3. Hukuk Dairesi 2013/17071 E. , 2014/1660 K.
"İçtihat Metni"
MAHKEMESİ : BÜYÜKÇEKMECE 1.AİLE MAHKEMESİ
TARİHİ : 21/02/2013
NUMARASI : 2011/1891-2013/140
Taraflar arasında görülen kişisel eşyanın iadesi davasının yapılan muhakemesi sonunda mahalli mahkemece verilen hüküm davacı vekili tarafından temyiz edilmiştir.

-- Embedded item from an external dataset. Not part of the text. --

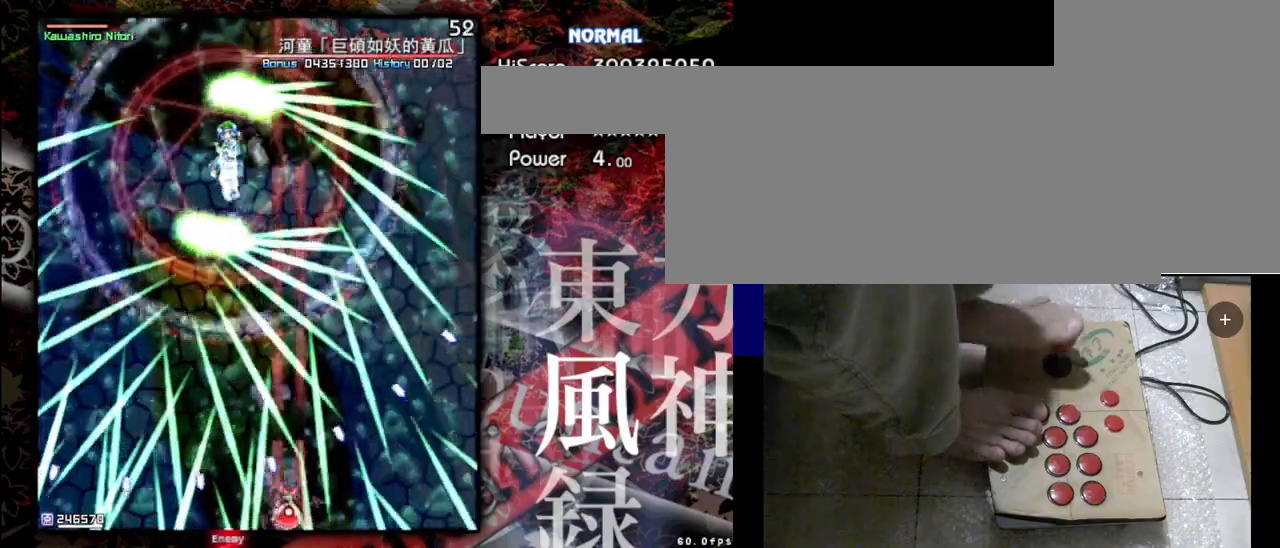
{"keys": ["left", "shift", "z"], "events": [[400, "left", "down"]]}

Y A R G I T A Y K A R A R I
Temyiz isteminin süresi içinde olduğu anlaşıldıktan sonra dosyadaki bütün kağıtlar okunup gereği düşünüldü:
Davacı vekili dava dilekçesinde; davacı ile davalının 19.07.2006 tarihinde evlendiklerini, yaklaşık iki ay evli kaldıktan sonra davalının davacıyı evden kovduğunu, ev eşyaları ile evlilik sırasında takılan trabzon set takımının (kolye, bilezik, küpe) davalıda kaldığını belirterek, eşyaların aynen iadesini, mümkün olmadığı takdirde bedeli olan 10.000 TL"nin davalıdan tahsiline karar verilmesini dava ve talep etmiştir.
Davalı cevabında; davacının dava dilekçesinde belirttiği bir kısım ev eşyalarının evde olduğunu, her zaman gelip alabileceğini, bir kısım eşyalarla ilgili talebinin yerinde olmadığını, ayrıca dava dilekçesinde belirtilen ziynet eşyalarının ise davacıya takılmadığını belirterek, davanın reddini savunmuştur.
Mahkemece; ev eşyalarıyla ilgili talebin kısmen kabulüne, ziynet eşyalarına yönelik talebin ise davacı tanıklarının trabzon set takıldığı yönündeki beyanları dışında, takının altın olup olmadığı niteliği ve varlığı konusunda başkaca delil bildirilmediği gerekçesiyle, reddine karar verilmiş, hüküm davacı vekili tarafından temyiz edilmiştir.
Yerleşmiş Yargıtay kararlarında da belirtildiği gibi, evlilik sırasında kadına takılan ziynet eşyaları kim tarafından alınmış olursa olsun ona bağışlanmış sayılır, ona iadesi gerekir.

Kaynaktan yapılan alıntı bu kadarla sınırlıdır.